Oligomeric BAX induces mitochondrial permeability transition and complete cytochrome c release without oxidative stress

In the present study, we investigated the mechanism of cytochrome c release from isolated brain mitochondria induced by recombinant oligomeric BAX (BAXoligo). We found that BAXoligo caused a complete release of cytochrome c in a concentration- and time-dependent manner. The release was similar to those induced by alamethicin, which causes maximal mitochondrial swelling and eliminates barrier properties of the OMM. BAXoligo also produced large amplitude mitochondrial swelling as judged by light scattering assay and transmission electron microscopy.
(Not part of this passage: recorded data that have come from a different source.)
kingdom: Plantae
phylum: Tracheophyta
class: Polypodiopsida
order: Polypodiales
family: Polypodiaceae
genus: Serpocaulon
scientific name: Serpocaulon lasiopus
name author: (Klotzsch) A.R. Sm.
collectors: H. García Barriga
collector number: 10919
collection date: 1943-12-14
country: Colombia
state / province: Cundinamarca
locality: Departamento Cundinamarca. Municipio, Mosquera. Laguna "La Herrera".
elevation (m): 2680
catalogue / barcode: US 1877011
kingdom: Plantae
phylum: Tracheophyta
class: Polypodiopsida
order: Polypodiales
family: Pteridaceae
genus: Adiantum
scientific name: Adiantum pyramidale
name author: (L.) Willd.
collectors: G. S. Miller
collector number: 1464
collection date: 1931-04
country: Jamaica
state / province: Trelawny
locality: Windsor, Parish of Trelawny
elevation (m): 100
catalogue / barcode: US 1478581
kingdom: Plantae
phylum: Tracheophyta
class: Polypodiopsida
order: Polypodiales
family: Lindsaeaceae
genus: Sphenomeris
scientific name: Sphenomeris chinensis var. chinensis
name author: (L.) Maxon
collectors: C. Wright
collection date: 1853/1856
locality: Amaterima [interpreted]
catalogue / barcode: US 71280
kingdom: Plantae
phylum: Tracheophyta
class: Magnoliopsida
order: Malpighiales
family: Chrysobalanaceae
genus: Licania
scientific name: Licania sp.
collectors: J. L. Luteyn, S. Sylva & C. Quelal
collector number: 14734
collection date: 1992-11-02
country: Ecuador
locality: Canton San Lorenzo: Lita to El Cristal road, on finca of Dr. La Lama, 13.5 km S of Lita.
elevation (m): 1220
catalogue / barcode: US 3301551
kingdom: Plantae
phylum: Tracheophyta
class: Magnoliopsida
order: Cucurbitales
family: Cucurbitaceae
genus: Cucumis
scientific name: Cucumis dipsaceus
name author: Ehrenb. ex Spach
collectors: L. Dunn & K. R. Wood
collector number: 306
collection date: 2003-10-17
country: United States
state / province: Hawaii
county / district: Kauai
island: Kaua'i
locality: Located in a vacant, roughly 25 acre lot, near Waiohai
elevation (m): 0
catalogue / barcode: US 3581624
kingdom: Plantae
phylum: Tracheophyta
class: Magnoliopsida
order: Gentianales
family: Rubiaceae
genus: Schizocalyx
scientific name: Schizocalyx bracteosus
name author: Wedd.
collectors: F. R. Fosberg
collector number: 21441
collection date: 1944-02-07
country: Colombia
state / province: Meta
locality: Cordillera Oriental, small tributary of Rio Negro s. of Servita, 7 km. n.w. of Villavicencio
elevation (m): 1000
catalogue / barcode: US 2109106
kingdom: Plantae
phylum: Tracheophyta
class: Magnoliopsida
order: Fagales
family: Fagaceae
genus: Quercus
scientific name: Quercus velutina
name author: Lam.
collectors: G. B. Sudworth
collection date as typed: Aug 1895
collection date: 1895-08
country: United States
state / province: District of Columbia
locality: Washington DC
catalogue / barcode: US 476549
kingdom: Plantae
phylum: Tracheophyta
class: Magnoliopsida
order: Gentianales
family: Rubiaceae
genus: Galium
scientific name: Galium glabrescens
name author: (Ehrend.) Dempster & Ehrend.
In addition, BAXoligo resulted in a strong mitochondrial depolarization. ATP or a combination of cyclosporin A and ADP, inhibitors of the mPT, suppressed BAXoligo-induced mitochondrial swelling and depolarization as well as cytochrome c release but did not influence BAXoligo insertion into the OMM. Both BAXoligo- and alamethicin-induced cytochrome c releases were accompanied by inhibition of ROS generation, which was assessed by measuring mitochondrial H2O2 release with an Amplex Red assay. The mPT inhibitors antagonized suppression of ROS generation caused by BAXoligo but not by alamethicin. Thus, BAXoligo resulted in a complete cytochrome c release from isolated brain mitochondria in the mPT-dependent manner without involvement of oxidative stress by the mechanism requiring mitochondrial remodeling and permeabilization of the OMM.